Ok, let's mark this resolved. The only remaining known issue is tracked in T175161.

For my own convenience (and in case someone asks), WMF deployment is coordinated on T174569.

Change 377779 had a related patch set uploaded (by Chad; owner: Anomie):
[mediawiki/extensions/AbuseFilter@wmf/1.30.0-wmf.17] Use CommentStore to access core comment fields when available

https://gerrit.wikimedia.org/r/377779

Change 377779 merged by jenkins-bot:
[mediawiki/extensions/AbuseFilter@wmf/1.30.0-wmf.17] Use CommentStore to access core comment fields when available

https://gerrit.wikimedia.org/r/377779

Change 404506 had a related patch set uploaded (by Anomie; owner: Anomie):
[mediawiki/core@master] Non-MySQL comment table updates

https://gerrit.wikimedia.org/r/404506

Change 404506 merged by jenkins-bot:
[mediawiki/core@master] Non-MySQL comment table updates

https://gerrit.wikimedia.org/r/404506

Quick question: the description shows plans to refactor cu_changes.cuc_comment to cuc_comment_id.
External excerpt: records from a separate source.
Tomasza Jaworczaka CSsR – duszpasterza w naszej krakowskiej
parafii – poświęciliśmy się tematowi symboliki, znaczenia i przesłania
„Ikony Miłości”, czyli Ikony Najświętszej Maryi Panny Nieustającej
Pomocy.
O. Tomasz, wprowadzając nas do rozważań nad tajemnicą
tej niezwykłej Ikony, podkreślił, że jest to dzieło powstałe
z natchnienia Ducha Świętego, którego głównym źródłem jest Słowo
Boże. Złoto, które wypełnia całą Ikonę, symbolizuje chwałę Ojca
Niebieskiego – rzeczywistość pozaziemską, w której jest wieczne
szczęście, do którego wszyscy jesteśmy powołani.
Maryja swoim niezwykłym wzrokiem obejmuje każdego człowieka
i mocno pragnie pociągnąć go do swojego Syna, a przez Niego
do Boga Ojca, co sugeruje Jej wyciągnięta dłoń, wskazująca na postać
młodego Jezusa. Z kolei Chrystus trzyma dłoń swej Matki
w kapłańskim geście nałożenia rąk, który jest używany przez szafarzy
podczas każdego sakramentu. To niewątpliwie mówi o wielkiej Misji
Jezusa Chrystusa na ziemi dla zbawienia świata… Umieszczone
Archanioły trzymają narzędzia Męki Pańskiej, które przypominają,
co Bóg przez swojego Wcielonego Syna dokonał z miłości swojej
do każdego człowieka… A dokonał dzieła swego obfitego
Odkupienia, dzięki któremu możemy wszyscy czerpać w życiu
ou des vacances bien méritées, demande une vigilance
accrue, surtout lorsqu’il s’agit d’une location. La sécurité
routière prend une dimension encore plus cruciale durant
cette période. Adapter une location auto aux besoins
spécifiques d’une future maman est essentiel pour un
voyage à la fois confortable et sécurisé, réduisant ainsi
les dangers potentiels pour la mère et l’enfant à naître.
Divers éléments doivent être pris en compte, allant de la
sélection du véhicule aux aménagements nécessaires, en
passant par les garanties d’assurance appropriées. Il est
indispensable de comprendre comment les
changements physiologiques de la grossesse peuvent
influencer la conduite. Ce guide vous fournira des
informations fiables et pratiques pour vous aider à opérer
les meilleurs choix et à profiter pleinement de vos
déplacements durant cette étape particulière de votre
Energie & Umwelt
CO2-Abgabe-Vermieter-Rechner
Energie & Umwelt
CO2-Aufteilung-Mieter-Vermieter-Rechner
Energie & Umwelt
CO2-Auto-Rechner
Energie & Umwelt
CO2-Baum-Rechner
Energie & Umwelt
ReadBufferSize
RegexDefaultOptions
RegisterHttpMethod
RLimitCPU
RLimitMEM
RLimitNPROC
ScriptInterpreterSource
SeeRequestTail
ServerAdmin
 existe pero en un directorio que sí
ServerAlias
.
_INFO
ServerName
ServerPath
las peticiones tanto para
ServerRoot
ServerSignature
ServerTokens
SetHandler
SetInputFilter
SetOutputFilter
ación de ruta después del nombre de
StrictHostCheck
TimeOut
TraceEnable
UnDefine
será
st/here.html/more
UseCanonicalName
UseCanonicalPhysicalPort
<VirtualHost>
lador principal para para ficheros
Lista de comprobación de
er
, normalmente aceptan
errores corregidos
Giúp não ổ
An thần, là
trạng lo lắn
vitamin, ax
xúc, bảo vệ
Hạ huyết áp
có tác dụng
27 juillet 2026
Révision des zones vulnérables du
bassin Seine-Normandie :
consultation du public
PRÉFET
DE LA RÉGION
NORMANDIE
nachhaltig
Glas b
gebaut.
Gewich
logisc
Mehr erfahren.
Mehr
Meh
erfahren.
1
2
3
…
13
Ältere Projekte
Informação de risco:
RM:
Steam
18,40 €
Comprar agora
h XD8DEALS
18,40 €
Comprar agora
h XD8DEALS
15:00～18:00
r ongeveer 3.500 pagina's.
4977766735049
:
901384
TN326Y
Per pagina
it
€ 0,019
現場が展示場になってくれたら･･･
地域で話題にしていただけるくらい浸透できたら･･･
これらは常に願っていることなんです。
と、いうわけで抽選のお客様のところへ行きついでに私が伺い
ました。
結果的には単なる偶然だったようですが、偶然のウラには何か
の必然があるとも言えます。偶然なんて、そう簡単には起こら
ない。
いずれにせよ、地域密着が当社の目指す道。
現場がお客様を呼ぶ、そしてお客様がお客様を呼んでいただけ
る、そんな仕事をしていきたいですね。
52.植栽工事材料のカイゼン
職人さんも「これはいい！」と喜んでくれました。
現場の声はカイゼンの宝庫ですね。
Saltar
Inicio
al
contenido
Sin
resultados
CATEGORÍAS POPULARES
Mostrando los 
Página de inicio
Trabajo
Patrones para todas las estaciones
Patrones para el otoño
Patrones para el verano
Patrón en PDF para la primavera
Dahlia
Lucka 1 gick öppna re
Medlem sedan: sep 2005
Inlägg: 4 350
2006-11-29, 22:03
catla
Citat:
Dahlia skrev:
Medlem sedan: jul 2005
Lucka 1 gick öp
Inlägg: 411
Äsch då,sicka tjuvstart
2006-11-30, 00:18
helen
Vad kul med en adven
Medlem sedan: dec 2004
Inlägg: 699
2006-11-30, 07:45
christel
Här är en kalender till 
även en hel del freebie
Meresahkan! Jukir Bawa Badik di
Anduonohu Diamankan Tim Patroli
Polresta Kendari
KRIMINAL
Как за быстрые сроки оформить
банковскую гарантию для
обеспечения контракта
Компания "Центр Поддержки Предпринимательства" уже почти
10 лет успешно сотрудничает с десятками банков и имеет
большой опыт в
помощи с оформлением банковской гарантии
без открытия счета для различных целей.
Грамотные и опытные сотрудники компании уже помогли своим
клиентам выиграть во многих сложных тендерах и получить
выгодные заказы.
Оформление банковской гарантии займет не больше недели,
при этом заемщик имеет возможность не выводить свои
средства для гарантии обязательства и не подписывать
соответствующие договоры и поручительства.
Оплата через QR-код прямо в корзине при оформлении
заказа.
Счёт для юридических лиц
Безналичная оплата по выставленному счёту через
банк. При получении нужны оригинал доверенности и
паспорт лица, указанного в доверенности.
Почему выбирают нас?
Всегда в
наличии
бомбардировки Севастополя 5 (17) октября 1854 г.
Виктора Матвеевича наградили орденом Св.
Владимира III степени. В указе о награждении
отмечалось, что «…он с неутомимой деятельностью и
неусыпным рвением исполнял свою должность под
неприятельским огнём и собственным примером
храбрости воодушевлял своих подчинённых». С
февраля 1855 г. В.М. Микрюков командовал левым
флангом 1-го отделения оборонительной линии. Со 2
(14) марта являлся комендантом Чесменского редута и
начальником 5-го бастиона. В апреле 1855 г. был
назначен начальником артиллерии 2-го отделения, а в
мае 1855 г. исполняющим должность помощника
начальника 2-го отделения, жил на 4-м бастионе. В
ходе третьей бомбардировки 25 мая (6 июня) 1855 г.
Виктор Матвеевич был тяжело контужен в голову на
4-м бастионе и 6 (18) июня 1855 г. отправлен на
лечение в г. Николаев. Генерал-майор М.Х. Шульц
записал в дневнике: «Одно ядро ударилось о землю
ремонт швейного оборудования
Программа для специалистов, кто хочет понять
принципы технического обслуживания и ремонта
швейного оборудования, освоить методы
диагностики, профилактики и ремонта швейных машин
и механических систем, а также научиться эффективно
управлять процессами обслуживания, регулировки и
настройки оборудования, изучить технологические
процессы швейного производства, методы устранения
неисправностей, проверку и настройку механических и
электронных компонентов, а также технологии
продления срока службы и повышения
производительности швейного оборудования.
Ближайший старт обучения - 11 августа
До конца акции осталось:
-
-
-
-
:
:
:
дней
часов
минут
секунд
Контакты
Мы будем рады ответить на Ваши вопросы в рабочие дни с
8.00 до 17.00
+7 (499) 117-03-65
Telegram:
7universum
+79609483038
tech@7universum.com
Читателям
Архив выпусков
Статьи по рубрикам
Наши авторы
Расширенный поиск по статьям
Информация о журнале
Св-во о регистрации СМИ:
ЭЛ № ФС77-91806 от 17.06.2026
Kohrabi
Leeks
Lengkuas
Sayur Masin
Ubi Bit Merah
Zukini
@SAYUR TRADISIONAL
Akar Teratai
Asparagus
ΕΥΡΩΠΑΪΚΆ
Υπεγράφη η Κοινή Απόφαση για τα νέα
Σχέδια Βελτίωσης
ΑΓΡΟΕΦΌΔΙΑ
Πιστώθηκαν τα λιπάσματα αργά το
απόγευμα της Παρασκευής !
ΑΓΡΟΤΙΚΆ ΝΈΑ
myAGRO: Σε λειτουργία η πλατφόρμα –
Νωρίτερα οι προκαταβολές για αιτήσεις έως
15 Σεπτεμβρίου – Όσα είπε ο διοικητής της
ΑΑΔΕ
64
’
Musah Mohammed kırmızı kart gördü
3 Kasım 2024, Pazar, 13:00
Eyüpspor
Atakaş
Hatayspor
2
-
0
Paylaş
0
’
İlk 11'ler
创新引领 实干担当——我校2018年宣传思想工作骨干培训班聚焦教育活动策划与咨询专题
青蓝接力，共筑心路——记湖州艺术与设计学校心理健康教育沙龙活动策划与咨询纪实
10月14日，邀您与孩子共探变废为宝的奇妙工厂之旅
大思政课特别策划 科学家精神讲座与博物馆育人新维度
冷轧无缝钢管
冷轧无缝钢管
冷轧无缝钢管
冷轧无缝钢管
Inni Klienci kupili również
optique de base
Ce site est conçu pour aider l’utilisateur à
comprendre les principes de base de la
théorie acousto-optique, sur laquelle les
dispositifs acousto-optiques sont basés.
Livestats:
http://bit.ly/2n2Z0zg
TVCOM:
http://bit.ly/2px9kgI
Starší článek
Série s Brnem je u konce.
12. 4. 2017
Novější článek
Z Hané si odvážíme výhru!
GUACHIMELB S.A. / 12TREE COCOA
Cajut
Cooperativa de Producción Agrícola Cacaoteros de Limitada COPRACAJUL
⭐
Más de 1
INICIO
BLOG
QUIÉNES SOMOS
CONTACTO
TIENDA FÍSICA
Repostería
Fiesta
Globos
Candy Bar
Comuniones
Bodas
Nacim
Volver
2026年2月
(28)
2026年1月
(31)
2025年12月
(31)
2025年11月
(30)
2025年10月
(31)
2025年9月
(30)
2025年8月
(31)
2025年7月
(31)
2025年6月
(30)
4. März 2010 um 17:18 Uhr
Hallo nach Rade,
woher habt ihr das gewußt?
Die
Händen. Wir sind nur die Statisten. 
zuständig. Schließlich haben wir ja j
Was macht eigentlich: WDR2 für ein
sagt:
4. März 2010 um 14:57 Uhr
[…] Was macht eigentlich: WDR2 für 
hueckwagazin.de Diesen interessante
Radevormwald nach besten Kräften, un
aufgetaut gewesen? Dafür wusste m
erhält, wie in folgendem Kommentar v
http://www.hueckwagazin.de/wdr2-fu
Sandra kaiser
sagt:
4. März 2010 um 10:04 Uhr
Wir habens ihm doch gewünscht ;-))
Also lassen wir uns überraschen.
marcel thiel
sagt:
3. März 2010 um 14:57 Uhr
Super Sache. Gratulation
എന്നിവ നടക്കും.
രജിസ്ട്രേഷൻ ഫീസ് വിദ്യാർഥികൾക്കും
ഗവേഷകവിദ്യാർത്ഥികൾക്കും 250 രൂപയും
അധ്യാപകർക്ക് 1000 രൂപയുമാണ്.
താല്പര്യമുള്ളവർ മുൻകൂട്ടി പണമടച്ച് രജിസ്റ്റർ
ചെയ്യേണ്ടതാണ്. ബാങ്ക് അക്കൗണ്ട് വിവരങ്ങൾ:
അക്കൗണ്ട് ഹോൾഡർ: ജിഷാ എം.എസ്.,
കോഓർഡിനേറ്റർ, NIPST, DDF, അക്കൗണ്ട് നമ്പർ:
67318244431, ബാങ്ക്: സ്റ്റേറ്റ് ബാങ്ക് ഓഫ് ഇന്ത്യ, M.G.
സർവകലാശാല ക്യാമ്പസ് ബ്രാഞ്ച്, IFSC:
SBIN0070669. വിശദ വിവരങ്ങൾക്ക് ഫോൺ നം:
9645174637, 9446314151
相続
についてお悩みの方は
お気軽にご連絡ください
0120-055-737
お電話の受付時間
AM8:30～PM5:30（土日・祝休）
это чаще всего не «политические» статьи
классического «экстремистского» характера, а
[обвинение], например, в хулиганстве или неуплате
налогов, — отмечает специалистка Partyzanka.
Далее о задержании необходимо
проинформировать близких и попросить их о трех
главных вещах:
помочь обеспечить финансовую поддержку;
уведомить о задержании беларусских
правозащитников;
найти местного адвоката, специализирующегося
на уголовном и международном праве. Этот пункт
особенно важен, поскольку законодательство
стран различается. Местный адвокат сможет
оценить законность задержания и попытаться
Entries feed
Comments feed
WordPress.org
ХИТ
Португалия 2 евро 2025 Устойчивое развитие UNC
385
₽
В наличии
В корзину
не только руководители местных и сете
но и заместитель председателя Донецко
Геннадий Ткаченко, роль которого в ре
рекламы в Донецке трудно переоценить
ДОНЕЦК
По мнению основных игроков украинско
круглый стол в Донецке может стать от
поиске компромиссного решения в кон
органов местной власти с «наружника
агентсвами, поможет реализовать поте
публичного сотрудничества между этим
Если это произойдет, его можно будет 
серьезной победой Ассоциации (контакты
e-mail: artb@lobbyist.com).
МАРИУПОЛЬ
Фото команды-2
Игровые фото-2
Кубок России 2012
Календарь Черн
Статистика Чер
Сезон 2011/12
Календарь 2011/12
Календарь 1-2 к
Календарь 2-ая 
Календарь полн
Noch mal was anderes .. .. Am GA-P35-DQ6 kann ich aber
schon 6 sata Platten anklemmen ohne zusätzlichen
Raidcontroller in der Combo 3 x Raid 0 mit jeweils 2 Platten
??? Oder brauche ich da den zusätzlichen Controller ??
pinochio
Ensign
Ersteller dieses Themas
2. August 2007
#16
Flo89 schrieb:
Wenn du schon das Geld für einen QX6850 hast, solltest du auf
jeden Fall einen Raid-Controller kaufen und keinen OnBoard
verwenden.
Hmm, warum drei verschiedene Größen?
The activity on this task seems to have stopped and this refactor doesn't seem to have happened yet. Will it happen eventually or has it been abandoned?

Tasks should be filed against CheckUser and other extensions to handle their conversions.

Right, but this task description mentions the CheckUser change, so either this description should be updated or subtasks should be added here, no? Otherwise how would people like me know where to look?

Pinging @WDoranWMF to ask the question of whether the cu_changes mentioned in this ticket are happening and wether we have a timeline for those

hi @Nuria I'll check into it and find out but I'm not aware of the CheckUser changes planned to be worked on at the moment. I'll split those changes out into their own task. Is this blocking should we increase that tasks priority?

@WDoranWMF not blocking, we just need to know cause changes such as these affects our history reconstruction algorithms and we need to adjust them. If you create a task and tag Analytics so we can follow progress it will be excellent, many thanks.

Ok perfect, I've created T232531. It's in our process now so I'll look into when we can schedule. I've tagged Analytics, I'll make sure to do the same for other tasks that impact this. Thanks!